Classified as parasites, ticks land on warm-blooded hosts for their daily blood diet. Dogs are one of their favorite hosts. But aside from sucking blood, which in itself poses dangers to the dog, ticks can also transmit diseases such as Lyme disease, anaplasmosis, and ehrlichiosis. To protect your dog from such health risks, it is important to regularly check him for ticks. Here’s how you can do this.
- Watch out for symptoms. Tick’s blood sucking makes your dog itchy and restless. He may also be noticeably weak and sluggish. He may lose his appetite, may have fever, and may even have skin infections and swollen limbs due to tick bites. If you notice any of these symptoms, it may be an indication that your dog has ticks.
- Examine the dog’s body. The easiest way to know for sure if your dog has ticks is to examine his body. Gently move your hand along the length of his back and down to his sides. Feel if there is any lump. If there is, part the fur and check if it is a tick. In some cases, a lump may be a skin scald or wound. From the back, work your way to the dog’s chest and tummy. Be careful, though, as your dog may be quite sensitive in this area. Best to slowly comb your fingers through the fur. If he is not agitated, proceed gently. You may need to have your dog lie on his back to examine this area thoroughly.

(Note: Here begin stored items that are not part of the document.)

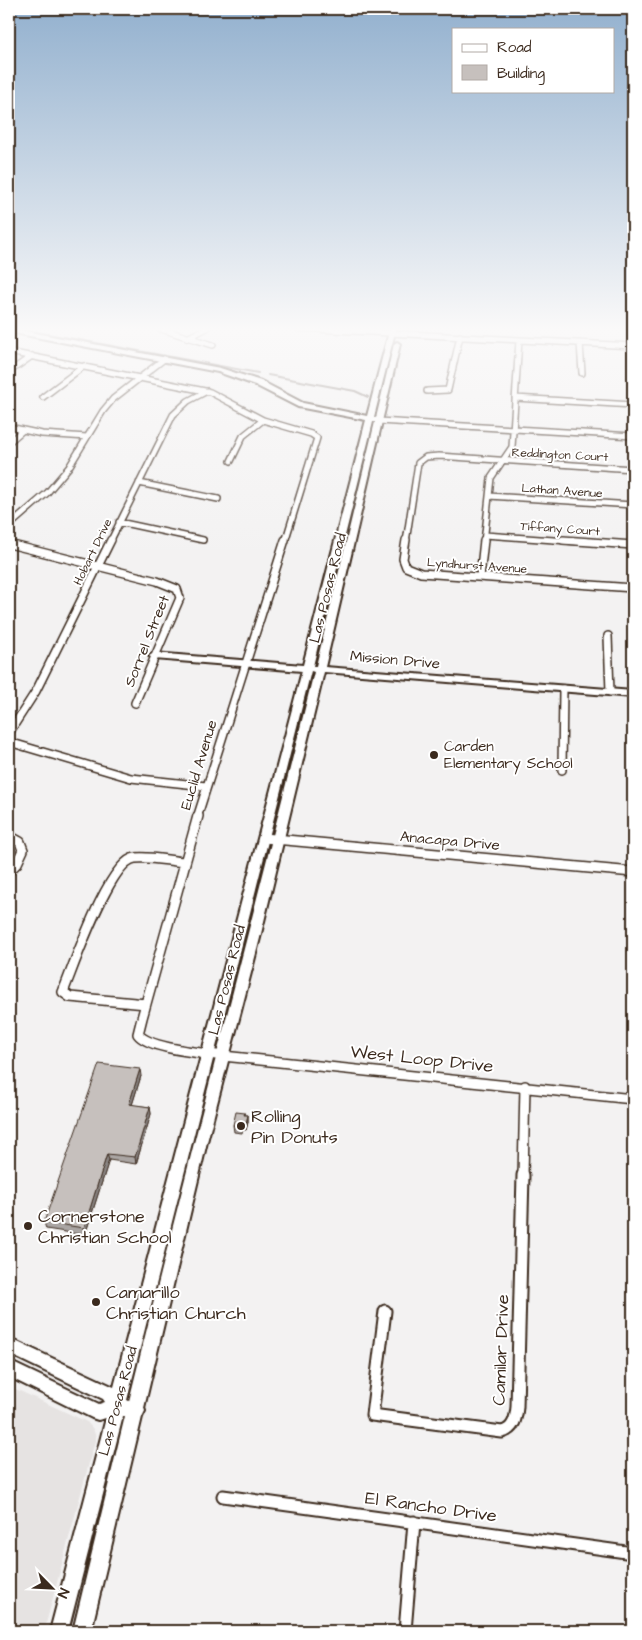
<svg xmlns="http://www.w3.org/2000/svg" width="642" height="1640" viewBox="0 0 642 1640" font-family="'Architects Daughter',sans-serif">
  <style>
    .built { fill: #e6e3e2 }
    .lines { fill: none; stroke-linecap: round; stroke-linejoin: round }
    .stream { stroke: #827770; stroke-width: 2 }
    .street-far3-casing { stroke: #3b2a1e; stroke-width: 8 }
    .street-far2-casing { stroke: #3b2a1e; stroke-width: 10 }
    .street-far1-casing { stroke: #3b2a1e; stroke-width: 12 }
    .street-casing { stroke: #3b2a1e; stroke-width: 15 }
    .secondary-casing { stroke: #3b2a1e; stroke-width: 4 }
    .street-far3 { stroke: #fff; stroke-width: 5 }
    .street-far2 { stroke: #fff; stroke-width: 7 }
    .street-far1 { stroke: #fff; stroke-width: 9 }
    .street { stroke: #fff; stroke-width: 11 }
    .secondary { fill: #fff; fill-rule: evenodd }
    .wall { fill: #aaa5a3; stroke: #3b2a1e }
    .shaded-wall { fill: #8b8684; stroke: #3b2a1e }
    .building { fill: #c6c0bd; stroke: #3b2a1e }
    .poi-dot { fill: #3b2a1e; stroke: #fff; stroke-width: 2 }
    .labels { text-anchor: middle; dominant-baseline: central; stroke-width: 4; stroke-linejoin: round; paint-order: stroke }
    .far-street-label { font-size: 12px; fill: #3b2a1e; stroke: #fff }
    .street-label { font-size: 15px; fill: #3b2a1e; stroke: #fff }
    .poi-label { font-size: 15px; fill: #3b2a1e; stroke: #fff; text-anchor: start }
    .near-street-label { font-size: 18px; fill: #3b2a1e; stroke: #fff }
    .near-poi-label { font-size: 18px; fill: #3b2a1e; stroke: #fff; text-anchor: start }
  </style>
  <rect width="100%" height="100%" fill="#f3f2f2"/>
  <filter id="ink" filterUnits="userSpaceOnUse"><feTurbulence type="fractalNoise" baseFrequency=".02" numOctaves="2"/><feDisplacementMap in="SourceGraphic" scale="10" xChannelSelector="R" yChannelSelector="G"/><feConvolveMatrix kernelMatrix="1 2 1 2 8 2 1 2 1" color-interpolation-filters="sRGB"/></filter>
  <g filter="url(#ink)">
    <!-- built -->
    <path class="built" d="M9,1386L87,1422L93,1429L96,1437L44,1631H9Z"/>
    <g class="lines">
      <!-- stream -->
      <path class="stream" d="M16,328L258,373
        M268,375L355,391L368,397"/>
      <defs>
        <path id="street-far3" d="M158,328L213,345
          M297,328L633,346
          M187,338L207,328
          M580,343L582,373
          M9,352L210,392L263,420L311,434L317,438L285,542
          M9,372L32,356
          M427,391L448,390L460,336
          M43,397L84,366
          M515,398L633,405
          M378,421L633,436
          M9,427L42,434L87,437
          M9,442L23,430
          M231,461L243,436L263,420
          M139,483L218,499
          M489,496L633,505
          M119,522L203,540
          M9,526L47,493L69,467L103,411L113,399L164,359
          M485,535L582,542
          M110,542L173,415L188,401L207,391
          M406,542L418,463L426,457L439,456L633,469
          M484,542L491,478L512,447L519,340"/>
        <path id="street-far2" d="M406,540L403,559L406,567L421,573L633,588
          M563,540L633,545
          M9,544L157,581L177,589L180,598L135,703
          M480,577L484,540
          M608,636L610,692
          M9,733L36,691L111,540
          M9,742L131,778L206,786
          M562,770L563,689
          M197,818L285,540"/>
        <path id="street-far1" d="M198,816L142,1018L138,1034C149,1049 204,1053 223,1056L633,1099
          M9,836L20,842L23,850L17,863L9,871
          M264,838L633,872
          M146,1004L70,997L63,992C73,968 109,861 135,858C150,856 169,861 185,862
          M523,1176L525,1086"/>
        <path id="street" d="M385,1311L372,1415L502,1432C514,1429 516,1418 517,1407L523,1175
          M223,1496L633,1553
          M405,1631L414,1522"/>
        <path id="secondary" d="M9,328L220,368L261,381L303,403L367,416L390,328H396L374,417L376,418L394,344L397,342L400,344L325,667L633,691V697L324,672L260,938L207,1142L144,1408L145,1411L142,1417L91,1631H73L125,1416H123L68,1631H50L106,1418L98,1420L92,1418L9,1377V1361L99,1404L105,1402L103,1399L9,1354V1338L114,1387L302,671L154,659L149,656L154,653L303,665L366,420L298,407L255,385L218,372L9,332ZM373,422H375L316,666H313ZM311,671L314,672C254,915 189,1157 129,1401L127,1400Z"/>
      </defs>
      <!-- street-far3 casing -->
      <use href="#street-far3" class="street-far3-casing"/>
      <!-- street-far2 casing -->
      <use href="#street-far2" class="street-far2-casing"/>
      <!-- street-far1 casing -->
      <use href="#street-far1" class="street-far1-casing"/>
      <!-- street casing -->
      <use href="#street" class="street-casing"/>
      <!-- secondary casing -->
      <use href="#secondary" class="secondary-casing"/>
      <!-- street-far3 -->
      <use href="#street-far3" class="street-far3"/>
      <!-- street-far2 -->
      <use href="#street-far2" class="street-far2"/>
      <!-- street-far1 -->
      <use href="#street-far1" class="street-far1"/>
      <!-- street -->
      <use href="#street" class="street"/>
      <!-- secondary -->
      <use href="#secondary" class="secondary"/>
    </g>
    <!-- wall -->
    <path class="wall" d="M141,1076L132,1105L150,1107L151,1114L136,1164L109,1160L85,1235L46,1229L44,1222Z
      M245,1113V1115H248V1122L246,1130H243L242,1133L234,1132L233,1125Z"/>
    <!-- shaded-wall -->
    <path class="shaded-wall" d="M140,1069L141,1076L130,1111L129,1104Z
      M150,1107L151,1114L136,1164L135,1157Z
      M248,1115V1122L246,1130V1123Z
      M107,1154L109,1160L85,1235L84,1228Z"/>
    <!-- building -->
    <path class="building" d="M99,1064L140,1069L129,1104L150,1107L135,1157L107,1154L84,1228L44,1222Z
      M236,1112L245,1113L244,1115H248L246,1123H243L242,1126L233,1125Z"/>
  </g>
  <!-- sky -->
  <linearGradient id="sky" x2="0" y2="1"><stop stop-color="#92b0ce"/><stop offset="0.59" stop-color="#faf9f9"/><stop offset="1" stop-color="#faf9f9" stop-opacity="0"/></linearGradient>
  <rect width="642" height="558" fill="url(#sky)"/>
  <!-- markers -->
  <g class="poi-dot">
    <circle cx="434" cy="755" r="5"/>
    <circle cx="241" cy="1126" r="5"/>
    <circle cx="28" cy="1226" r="5"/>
    <circle cx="96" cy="1302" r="5"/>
  </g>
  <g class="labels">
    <!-- far-street labels -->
    <g class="far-street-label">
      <text transform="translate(560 455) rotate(3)">Reddington Court</text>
      <text transform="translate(562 491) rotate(4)">Lathan Avenue</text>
      <text transform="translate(560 529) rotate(4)">Tiffany Court</text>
      <text transform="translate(93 552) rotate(-64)">Hobart Drive</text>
      <text transform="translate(477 566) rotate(4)">Lyndhurst Avenue</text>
    </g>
    <!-- street labels -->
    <g class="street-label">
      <text transform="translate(328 588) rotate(-76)">Las Posas Road</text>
      <text transform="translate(147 641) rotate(-68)">Sorrel Street</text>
      <text transform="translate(395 660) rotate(5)">Mission Drive</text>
      <text transform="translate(199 765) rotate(-73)">Euclid Avenue</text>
      <text transform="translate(450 841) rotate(5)">Anacapa Drive</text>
      <text transform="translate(227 980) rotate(-76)">Las Posas Road</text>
      <text transform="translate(118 1401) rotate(-75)">Las Posas Road</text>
    </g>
    <!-- poi labels -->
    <g class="poi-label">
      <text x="444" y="746">Carden<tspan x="444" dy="17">Elementary School</tspan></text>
    </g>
    <!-- near-street labels -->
    <g class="near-street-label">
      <text transform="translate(422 1059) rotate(6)">West Loop Drive</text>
      <text transform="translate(501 1350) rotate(-88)">Camilar Drive</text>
      <text transform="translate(431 1507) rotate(8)">El Rancho Drive</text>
    </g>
    <!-- near-poi labels -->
    <g class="near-poi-label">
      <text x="251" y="1116">Rolling<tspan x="251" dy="21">Pin Donuts</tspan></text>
      <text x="38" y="1216">Cornerstone<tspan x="38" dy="21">Christian School</tspan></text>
      <text x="106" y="1292">Camarillo<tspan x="106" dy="21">Christian Church</tspan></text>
    </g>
  </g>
  <!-- margin -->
  <rect width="642" height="1640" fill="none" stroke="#fff" stroke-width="30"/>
  <rect x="15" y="15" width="612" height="1610" fill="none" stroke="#3b2a1e" stroke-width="2" filter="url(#ink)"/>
  <!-- legend -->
  <rect x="452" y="28" width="162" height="65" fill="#ffffff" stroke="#b1aaa5"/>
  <rect x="462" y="44" width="25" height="8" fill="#ffffff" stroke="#b1aaa5"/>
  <text x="497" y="52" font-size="15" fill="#3b2a1e">Road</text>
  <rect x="462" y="65" width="25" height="15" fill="#c6c0bd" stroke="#b1aaa5"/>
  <text x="497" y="78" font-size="15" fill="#3b2a1e">Building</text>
  <!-- north arrow -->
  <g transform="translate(52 1588) rotate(114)" stroke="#ffffff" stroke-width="4" paint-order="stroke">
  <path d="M0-4L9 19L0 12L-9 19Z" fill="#3b2a1e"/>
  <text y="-8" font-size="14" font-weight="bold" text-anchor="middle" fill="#3b2a1e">N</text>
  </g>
</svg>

- Check his legs and feet. Ticks like to stay in areas with less or no fur, making the dog’s legs and feet two of their favorite spots. To inspect the legs, make sure to comb your fingers through all areas, from the armpits down to the feet. Check the feet pads and spread the toes. Look at the skin folds as well since these are a good hiding place.
- Inspect the tail. Feel the dog’s tail for any lump. Again, be careful. Most dogs don’t like being touched in the tail. If your dog is not ready yet for the tail part, let it be. If you push, he may respond with a bite.
- Examine the dog’s head. Comb your fingers through the back of the dog’s head all the way down to the snout, feeling every area as you go through. Then, move your hands to under the chin and down the neck.
- Look at the ears. First inspect the outside of the ears by folding them down. See if there ticks hiding behind the ears. Do not forget the tip of the ears, too. Then, check the inside of the ears. This area is not hairy, making it a perfect tick hideout. You can use a flashlight to see more of the ear.
If you happen to spot a tick, pluck it off using tweezers. Then get rid of it by squishing in a paper or putting in a container with alcohol. Apply medication to the bite site or wash it with soap or shampoo.